Francisco insiste: “Si no confiamos en Dios, caemos en la idolatría contentándonos con pocas garantías”

  • El Papa ha vuelto a hablar de idolatría en la audiencia general, esta vez valiéndose del pasaje del becerro de oro
  • “Simbolizaba abundancia y fuerza, pero sobre todo era de oro. Éxito poder y dinero, las grandes tentaciones de la historia”

Francisco ha presidido hoy, 8 de agosto, como todos los miércoles, la audiencia general en el aula Pablo VI, esta vez particularmente repleta de fieles y peregrinos de todo el mundo. Continuando con las catequesis sobre los mandamientos, el Papa ha vuelto a hablar sobre la idolatría, esta vez centrándose en el pasaje del becerro de oro. Los judíos se encuentran en mitad del desierto, un lugar hostil, sin apenas agua ni comida. “El desierto es una imagen de la vida humana, cuya condición es incierta y no tiene garantías inviolables”, ha explicado el Pontífice.

Y ocurre algo que desencadena la idolatría: Moisés tarda en volver del monte “el punto de referencia, la guía tranquilizadora, falta, y esto se vuelve insostenible. Entonces las personas piden un Dios visible para poder identificar y orientarse”. Como ha dicho el Obispo de Roma, “la naturaleza humana, para escapar de la precariedad, busca una religión de “hágalo usted mismo”: si Dios no se muestra a sí mismo, nos hacemos un Dios a medida”.

Éxito poder y dinero

Pero ¿por qué un becerro y por qué de oro?

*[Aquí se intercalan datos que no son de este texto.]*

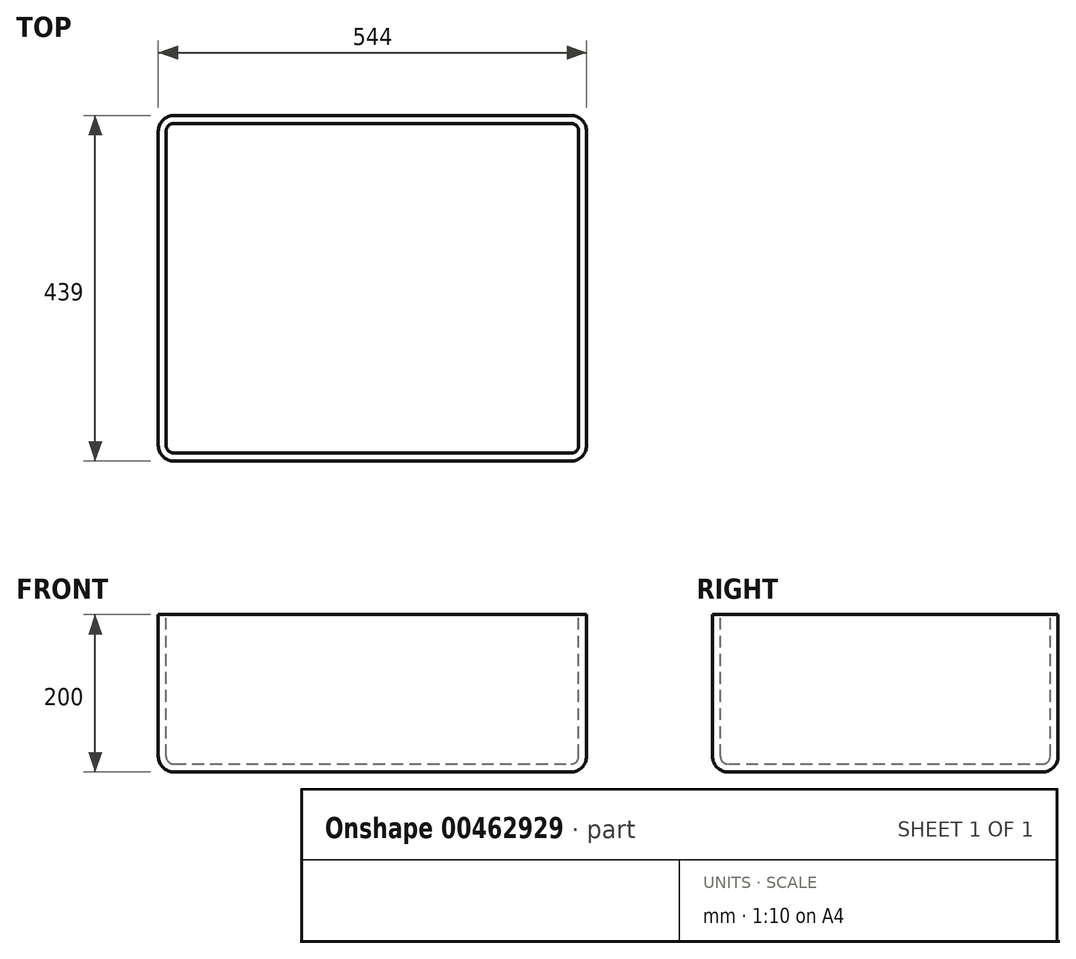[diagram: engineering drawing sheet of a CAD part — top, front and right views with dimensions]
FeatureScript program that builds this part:
annotation { "Feature Type Name" : "Feature", "Feature Type Description" : "" }
export const myFeature = defineFeature(function(context is Context, id is Id, definition is map)
    precondition{}
    {
        {
            var Q0;
            Q0=qCreatedBy(makeId("Top.planeOp"),FACE);
            var sketch = newSketch(context, id + "F0", { "sketchPlane" : qUnion([Q0])});
            skLineSegment(sketch, "E0.bottom", {"start": v(-272, -219.5) * mm, "end": v(272, -219.5) * mm});
            skLineSegment(sketch, "E0.top", {"start": v(-272, 219.5) * mm, "end": v(272, 219.5) * mm});
            skLineSegment(sketch, "E0.left", {"start": v(-272, -219.5) * mm, "end": v(-272, 219.5) * mm});
            skLineSegment(sketch, "E0.right", {"start": v(272, -219.5) * mm, "end": v(272, 219.5) * mm});
            skPoint(sketch, "E0.middle", {"position": v(0, 0) * mm});
            skSolve(sketch);
        }
        {
            var Q0;
            Q0 = qSketchRegion(id + "F0", true);
            extrude(context, id + "F1", {"entities" : qUnion([Q0]), "depth" : 200 * mm});
        }
        {
            var Q0;
            Q0=makeQuery(id+"F1.opExtrude","SWEPT_EDGE",EDGE,{"disambiguationData":[OSD([sQuery(id+"F0.wireOp",EDGE,"E0.bottom"),sQuery(id+"F0.wireOp",EDGE,"E0.left")])]});
            var Q1;
            Q1=makeQuery(id+"F1.opExtrude","SWEPT_EDGE",EDGE,{"disambiguationData":[OSD([sQuery(id+"F0.wireOp",EDGE,"E0.bottom"),sQuery(id+"F0.wireOp",EDGE,"E0.right")])]});
            var Q2;
            Q2=makeQuery(id+"F1.opExtrude","SWEPT_EDGE",EDGE,{"disambiguationData":[OSD([sQuery(id+"F0.wireOp",EDGE,"E0.top"),sQuery(id+"F0.wireOp",EDGE,"E0.right")])]});
            var Q3;
            Q3=makeQuery(id+"F1.opExtrude","SWEPT_EDGE",EDGE,{"disambiguationData":[OSD([sQuery(id+"F0.wireOp",EDGE,"E0.top"),sQuery(id+"F0.wireOp",EDGE,"E0.left")])]});
            fillet(context, id + "F2", {"entities" : qUnion([Q0, Q1, Q2, Q3]), "radius" : 20 * mm, "tangentPropagation" : true, "allowEdgeOverflow" : false});
        }
        {
            var Q0;
            Q0=makeQuery(id+"F1.opExtrude","CAP_EDGE",EDGE,{"disambiguationData":[OSD([sQuery(id+"F0.wireOp",EDGE,"E0.top")])],"isStart":true});
            fillet(context, id + "F3", {"entities" : qUnion([Q0]), "radius" : 20 * mm, "tangentPropagation" : true, "allowEdgeOverflow" : false});
        }
        {
            var Q0;
            Q0=makeQuery(id+"F1.opExtrude","CAP_FACE",FACE,{"disambiguationData":[OSD([sQuery(id+"F0.wireOp",EDGE,"E0.bottom"),sQuery(id+"F0.wireOp",EDGE,"E0.top"),sQuery(id+"F0.wireOp",EDGE,"E0.left"),sQuery(id+"F0.wireOp",EDGE,"E0.right")])],"isStart":false});
            shell(context, id + "F4", {"entities" : qUnion([Q0]), "thickness" : 10 * mm});
        }
    });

Francisco ha explicado que la ternera o becerro tenía un doble significado en oriente, por un lado representaba la fertilidad y la abundancia, y por el otro representaba energía y fuerza. “Pero sobre todo es dorado, es un símbolo de poder y riqueza. Éxito, poder y dinero. ¡Estas son las grandes tentaciones de todos los tiempos! El becerro es el símbolo de todos los deseos que dan la ilusión de libertad y en su lugar esclavizan”, ha sentenciado el Pontífice.

Todo esto sucede por la incapacidad de confiar en Dios por encima de todo -ha proseguido-. Él nos apoya en la debilidad, la incertidumbre y la inseguridad. Sin la primacía de Dios, uno cae fácilmente en la idolatría y se contenta con pocas garantías”. Así, cuando uno conoce a Jesucristo “reconoce que su debilidad no es una desgracia, la salvación de Dios entra por la puerta de la debilidad para hacernos fuertes”. Por tanto “la verdadera libertad” del hombre consiste en dejar que Dios sea nuestro señor, y no los ídolos, en “aceptar nuestra propia fragilidad y rechazar los ídolos de nuestros corazones”.

Los cristianos miramos a Cristo crucificado, despojado de todo, maltratado y torturado, “pero en Él se revela el rostro del verdadero Dios, la gloria del amor y no la del engaño. Nuestra recuperación proviene de Aquel que se hizo pobre, que aceptó el fracaso, que llevó nuestra precariedad hasta el final para llenarla de amor y fortaleza”. Así, en Cristo nuestra debilidad se convierte en “un lugar de encuentro con el Padre”, ha concluido Francisco.